North Korea makes a key step in its nuclear weapons programme by launching a ballistic missile from a submarine – the latest in a list of actions to anger and worry the international community.
South Korea called the action “very serious and concerning” and urged Pyongyang to immediately stop developing submarine-launched ballistic missiles (SLBMs), which it said hindered regional security.
North Korea is already placed under a number of UN sanctions for its missile and nuclear tests, and is believed to be trying to develop a nuclear device small enough to be mounted on a ballistic missile.
The brutal regime’s submarine fleet, like much of its military, is based on Soviet-era technology and the country is still some way from developing any missile system of submarine that could threaten its sworn enemy – the United States.

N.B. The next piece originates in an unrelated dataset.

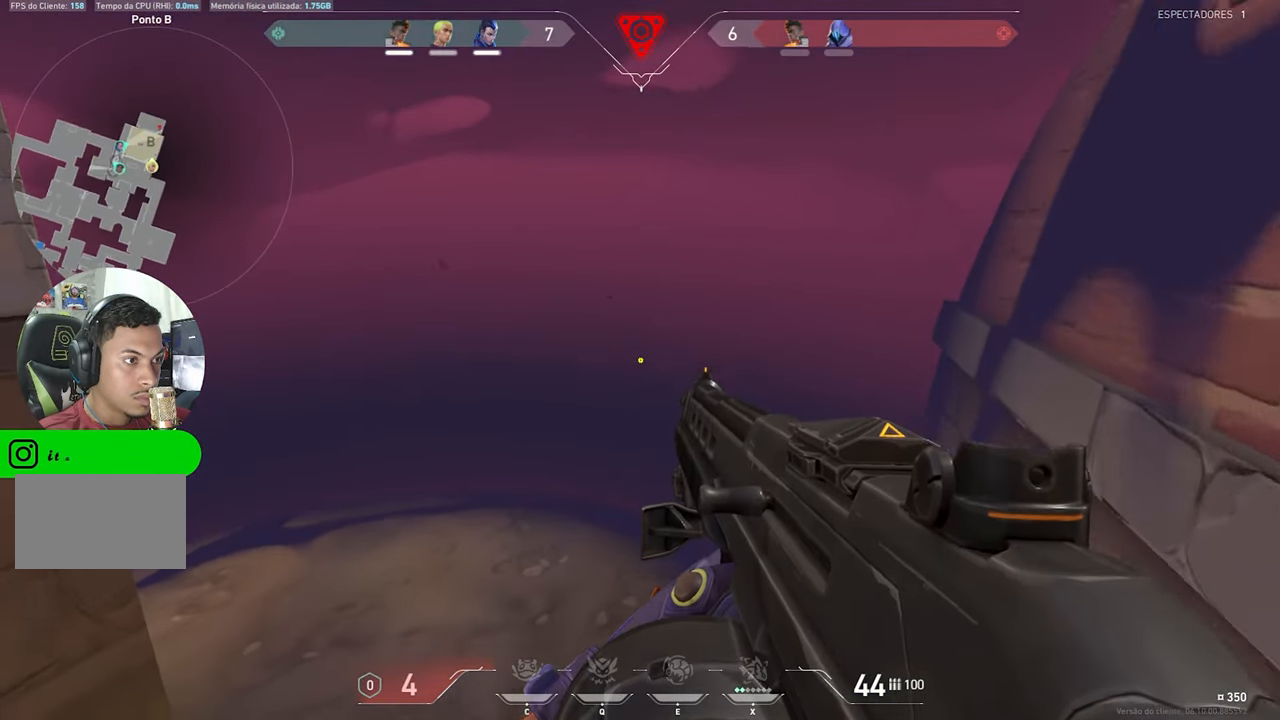
{"keys": ["d", "shift", "w"], "mouse_move": "still", "events": []}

North Korea’s test appears to have been successful in getting a missile launched from under the sea’s surface. There is a further challenge in submarine missile technology North Korea will need to overcome – getting the missile on an arched trajectory so it can head towards its target.
One South Korean defence official said North Korea could have fully operational, ballistic-missile armed submarines within five years.
The missile travelled around 150 metres, a South Korean official said.
North Korea’s state controlled news agency KCNA, the mouthpiece of Kim Jong-un’s regime, said the missile test showed North Korea has a “world-level strategic weapon capable of striking and wiping out in any waters the hostile forces infringing upon the sovereignty and dignity of Songun Korea”.